At first this made me think to myself, " Myself, You are such a lonely loser!". But after a while I sort of grew accustomed to that feeling you get when you are talking to a lot of people who are just not listening to you.Until one day, a friend left a message on my facebook wall saying how much she enjoyed my blog and how deep my thoughts are (my thoughts are deep? wowza!)but she was not an official follower and I realised; " holy crap,people are listening! I'm not actually talking to just myself! Now I must actually pay attention to what I write about!"

Since the message on my wall, it's been like all my friends who are my closet readers (that's what I'm going to call all you secret readers!) have started coming out of the closet as it were, which has made me more and more aware of the virtual eyes that are probably on me, YIKES, I'm in trouble!

Thanks to this new revelation, I have 2 pieces of writing sitting in my drafts folder that I'm too shy to post because they sound lame to me now that I know that people are going to read them! *sigh* Will I ever get past my petty insecurities? time will tell I guess...

Love God - Part 2

In what is so often a petty attempt at loving God, I have learned one thing.Contrary to popular belief, saved people are no panzies! Being a child of God is really, really hard.

I think that it takes so much courage and strength to be able to say to yourself, "Yourself, I want to stand blameless before God and because of that I will not take part in certain things." We live in a society that encourages experimentation and doing whatever feels good at that moment and we forget that Christianity is in the business of pleasing God and not self.

More often than not, I find that doing the right thing or the God thing is much more painful than doing the wrong. I don't know about you,but once I've chosen the right thing over the wrong, there isn't a wave of relief that washes over me. I know that what I've done is right but I wonder about the wrong too...... the spirit is willing but the flesh is indeed weak.

That's why I'm grateful for my salvation. In the midst of feeling guilty for desiring the wrong, I realise that I have done the right and God sees that. You see, when he works in us it is a process. He is still going to get to my inside if only I am willing

So here's to all God's children. You are stronger than the world or even you give yourself credit for. Take a moment to think about that before you guiltily flog yourself for sins that Jesus already died for. Get up, Dust yourself off and keep moving!

Monday, June 14, 2010

Love God

I've really enjoyed the last 2 weeks of my life. I've spent most of it with friends, which always adds some colour to my world. Even more than that, these friends have really made me look at some spiritual truths in a different light. It's really refreshing because alot of truths have been growing mould in my head and heart lately.

This particular truth was in reference to girls and their constant need for affirmation. Girls (and especially those who, like myself, have daddy issues) tend to look for love and acceptance in all the wrong places; including men whose only desire is often to satisfy themselves. I have found that it is in your best interest to look to yourself for this affirmation and not to people because they have their own junk to deal with. "Love yourself", I always say because how do you expect other people to enjoy being around you when you don't even enjoy being around yourself?
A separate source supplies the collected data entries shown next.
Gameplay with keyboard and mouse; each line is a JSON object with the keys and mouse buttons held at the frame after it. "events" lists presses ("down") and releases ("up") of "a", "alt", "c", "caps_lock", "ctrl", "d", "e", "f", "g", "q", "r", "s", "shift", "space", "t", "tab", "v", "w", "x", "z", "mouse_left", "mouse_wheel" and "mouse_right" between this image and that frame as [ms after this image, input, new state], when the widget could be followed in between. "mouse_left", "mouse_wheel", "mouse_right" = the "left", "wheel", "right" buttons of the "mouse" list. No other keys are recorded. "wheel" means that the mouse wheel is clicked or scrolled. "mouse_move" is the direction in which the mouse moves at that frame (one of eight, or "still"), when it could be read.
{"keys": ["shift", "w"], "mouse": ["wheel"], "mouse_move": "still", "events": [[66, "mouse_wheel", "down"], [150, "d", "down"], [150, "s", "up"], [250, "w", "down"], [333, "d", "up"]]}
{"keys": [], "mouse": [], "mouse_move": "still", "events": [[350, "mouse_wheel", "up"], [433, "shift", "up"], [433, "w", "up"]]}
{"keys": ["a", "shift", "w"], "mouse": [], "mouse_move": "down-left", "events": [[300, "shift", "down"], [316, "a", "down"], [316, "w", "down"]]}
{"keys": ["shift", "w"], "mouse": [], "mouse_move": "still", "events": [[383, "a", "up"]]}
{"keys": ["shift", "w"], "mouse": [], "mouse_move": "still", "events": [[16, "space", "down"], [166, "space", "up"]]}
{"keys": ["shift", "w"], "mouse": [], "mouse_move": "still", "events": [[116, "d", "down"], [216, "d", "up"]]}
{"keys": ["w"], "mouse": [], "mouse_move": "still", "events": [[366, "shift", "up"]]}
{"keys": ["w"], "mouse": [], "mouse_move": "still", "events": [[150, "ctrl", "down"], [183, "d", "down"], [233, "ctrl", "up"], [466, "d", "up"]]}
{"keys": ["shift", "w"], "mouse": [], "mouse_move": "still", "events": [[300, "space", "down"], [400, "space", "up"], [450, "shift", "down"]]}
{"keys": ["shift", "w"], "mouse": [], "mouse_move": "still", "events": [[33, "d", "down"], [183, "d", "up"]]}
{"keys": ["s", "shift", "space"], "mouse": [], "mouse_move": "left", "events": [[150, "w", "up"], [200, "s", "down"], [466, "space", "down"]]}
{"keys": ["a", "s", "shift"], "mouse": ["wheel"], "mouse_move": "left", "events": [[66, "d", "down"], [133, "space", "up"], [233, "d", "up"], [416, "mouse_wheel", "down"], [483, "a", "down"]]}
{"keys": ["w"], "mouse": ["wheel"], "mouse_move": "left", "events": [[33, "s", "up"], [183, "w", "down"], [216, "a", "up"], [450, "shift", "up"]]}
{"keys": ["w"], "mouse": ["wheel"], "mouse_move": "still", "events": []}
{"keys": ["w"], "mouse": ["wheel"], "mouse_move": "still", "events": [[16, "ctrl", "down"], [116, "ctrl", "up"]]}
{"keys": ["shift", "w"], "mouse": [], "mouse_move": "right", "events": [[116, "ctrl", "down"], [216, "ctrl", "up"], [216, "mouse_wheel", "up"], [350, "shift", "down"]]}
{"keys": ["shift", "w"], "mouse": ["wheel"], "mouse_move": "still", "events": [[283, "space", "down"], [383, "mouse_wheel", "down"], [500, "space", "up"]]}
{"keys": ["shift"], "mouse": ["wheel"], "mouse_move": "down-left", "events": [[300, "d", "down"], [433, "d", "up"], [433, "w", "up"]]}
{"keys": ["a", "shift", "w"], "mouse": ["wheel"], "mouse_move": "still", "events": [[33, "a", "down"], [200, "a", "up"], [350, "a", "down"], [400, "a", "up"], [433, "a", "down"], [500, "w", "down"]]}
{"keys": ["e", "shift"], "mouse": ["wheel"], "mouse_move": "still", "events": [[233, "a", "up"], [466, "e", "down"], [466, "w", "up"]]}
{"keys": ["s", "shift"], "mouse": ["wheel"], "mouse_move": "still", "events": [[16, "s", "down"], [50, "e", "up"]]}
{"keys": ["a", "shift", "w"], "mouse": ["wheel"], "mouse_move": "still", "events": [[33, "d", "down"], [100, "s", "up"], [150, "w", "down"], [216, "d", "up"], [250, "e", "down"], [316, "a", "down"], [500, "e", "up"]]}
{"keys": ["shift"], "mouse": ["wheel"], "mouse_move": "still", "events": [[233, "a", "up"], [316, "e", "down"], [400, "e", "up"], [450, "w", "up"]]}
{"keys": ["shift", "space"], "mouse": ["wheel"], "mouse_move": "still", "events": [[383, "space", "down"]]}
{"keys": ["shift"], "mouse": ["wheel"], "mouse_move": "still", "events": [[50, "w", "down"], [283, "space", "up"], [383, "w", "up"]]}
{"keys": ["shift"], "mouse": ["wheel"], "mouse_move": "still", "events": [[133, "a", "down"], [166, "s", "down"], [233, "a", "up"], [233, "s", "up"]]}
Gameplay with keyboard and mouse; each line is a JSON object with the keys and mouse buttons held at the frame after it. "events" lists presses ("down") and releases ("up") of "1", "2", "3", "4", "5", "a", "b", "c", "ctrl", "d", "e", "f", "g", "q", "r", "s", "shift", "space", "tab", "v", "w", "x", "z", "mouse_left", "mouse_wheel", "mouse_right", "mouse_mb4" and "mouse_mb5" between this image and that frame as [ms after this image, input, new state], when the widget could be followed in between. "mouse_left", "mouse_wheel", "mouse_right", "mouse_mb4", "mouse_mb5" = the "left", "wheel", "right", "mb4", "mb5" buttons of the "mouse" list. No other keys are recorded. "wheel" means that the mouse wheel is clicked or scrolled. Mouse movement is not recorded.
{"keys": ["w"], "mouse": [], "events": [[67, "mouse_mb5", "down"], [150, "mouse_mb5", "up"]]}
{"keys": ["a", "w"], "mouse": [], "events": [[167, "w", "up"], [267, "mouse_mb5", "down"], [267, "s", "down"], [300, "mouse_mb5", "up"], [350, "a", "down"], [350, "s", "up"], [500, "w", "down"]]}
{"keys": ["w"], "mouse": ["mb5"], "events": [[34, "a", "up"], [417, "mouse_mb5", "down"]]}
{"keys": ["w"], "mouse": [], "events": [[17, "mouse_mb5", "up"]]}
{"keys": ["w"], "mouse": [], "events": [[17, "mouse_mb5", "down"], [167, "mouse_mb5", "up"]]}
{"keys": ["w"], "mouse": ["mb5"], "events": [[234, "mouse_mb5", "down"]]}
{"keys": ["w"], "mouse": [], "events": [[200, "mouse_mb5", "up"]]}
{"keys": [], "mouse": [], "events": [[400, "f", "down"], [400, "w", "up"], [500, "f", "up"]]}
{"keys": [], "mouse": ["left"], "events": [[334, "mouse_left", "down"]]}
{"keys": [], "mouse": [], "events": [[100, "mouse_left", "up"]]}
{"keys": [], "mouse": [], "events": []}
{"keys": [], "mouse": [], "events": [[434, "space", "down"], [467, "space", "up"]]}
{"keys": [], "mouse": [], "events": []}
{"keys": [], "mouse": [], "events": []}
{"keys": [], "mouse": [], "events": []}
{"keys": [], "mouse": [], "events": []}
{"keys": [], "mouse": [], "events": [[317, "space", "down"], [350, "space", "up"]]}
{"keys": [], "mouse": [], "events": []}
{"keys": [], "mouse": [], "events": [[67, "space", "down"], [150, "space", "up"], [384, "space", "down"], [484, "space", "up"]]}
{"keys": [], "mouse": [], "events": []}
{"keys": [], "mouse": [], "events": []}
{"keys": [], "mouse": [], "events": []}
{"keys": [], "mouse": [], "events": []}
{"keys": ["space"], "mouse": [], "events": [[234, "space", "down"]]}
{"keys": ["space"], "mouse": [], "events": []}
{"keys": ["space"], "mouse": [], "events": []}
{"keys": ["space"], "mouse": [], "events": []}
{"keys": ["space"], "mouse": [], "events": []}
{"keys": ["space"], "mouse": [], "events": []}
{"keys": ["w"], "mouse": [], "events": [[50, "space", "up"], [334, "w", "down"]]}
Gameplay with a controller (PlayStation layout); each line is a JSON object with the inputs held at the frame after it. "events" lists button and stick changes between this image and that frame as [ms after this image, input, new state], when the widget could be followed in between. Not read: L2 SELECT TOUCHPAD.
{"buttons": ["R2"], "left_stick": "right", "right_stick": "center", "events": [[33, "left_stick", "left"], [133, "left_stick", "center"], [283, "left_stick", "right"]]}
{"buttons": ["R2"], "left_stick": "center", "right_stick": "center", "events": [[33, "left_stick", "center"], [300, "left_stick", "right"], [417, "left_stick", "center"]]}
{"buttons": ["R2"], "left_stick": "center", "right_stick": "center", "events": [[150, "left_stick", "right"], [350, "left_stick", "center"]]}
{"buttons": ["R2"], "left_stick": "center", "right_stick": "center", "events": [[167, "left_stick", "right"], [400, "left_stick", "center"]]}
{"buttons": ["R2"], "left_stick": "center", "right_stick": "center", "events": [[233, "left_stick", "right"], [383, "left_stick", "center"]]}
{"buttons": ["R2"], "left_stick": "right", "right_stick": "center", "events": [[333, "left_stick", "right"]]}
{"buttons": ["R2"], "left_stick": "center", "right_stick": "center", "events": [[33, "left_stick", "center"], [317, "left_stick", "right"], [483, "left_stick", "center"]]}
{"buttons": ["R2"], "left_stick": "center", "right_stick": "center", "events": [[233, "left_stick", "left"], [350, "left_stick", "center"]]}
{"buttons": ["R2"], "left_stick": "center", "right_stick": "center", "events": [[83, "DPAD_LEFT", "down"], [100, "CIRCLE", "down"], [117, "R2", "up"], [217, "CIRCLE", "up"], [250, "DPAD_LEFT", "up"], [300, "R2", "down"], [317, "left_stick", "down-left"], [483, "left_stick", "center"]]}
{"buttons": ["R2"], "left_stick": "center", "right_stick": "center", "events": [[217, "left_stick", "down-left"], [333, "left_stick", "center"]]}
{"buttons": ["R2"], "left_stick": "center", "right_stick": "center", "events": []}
While I think that this is sound advice to give to young girls, my friend said something that surpassed it by far; Love God.Loving God means putting all else aside and focusing on Him. Once the focus is trully on Him, nothing else matters; nothing else is important except for being in his presence and pleasing Him.When my friend said this, I thought to myself, "Myself,what this guy is saying is as profound as if I'm hearing it for the first time ever!How refreshing!"

May you learn to love God above all else. May your focus be completely on him and on nothing and no one else. May you know the most complete acceptance, the affirmation that comes from knowing Christ and may you know that once we find this, everything else will just fall into place.

Wednesday, June 9, 2010

Liar Liar

I have come to learn that one of my most outstanding or distinct character traits is my inability to keep quiet. My friend describes it as being unable to hide my heart. Whether happy or sad, I can't keep my feelings to myself. If I don't voice them, they fester in me and I become bitter. That is why I find it difficult to relate to people who lie.

Last night, a few of my friends took me out for dinner and drinks for my birthday. While chatting to someone I had recently had an 'encounter' with, I discoverd yet another lie that he had told me and I remember thinking to myself, " Myself, what was this guy hoping to acommplish by lying to you?" I really don't understand it. The way I see it, there is so much clarity when it comes to telling the the truth. I don't believe that being evasive with someone hurts them less than telling them the truth. Granted the truth may not always be what you want to hear, but at the end of the day, you know exactly where you stand with someone once the truth has been told.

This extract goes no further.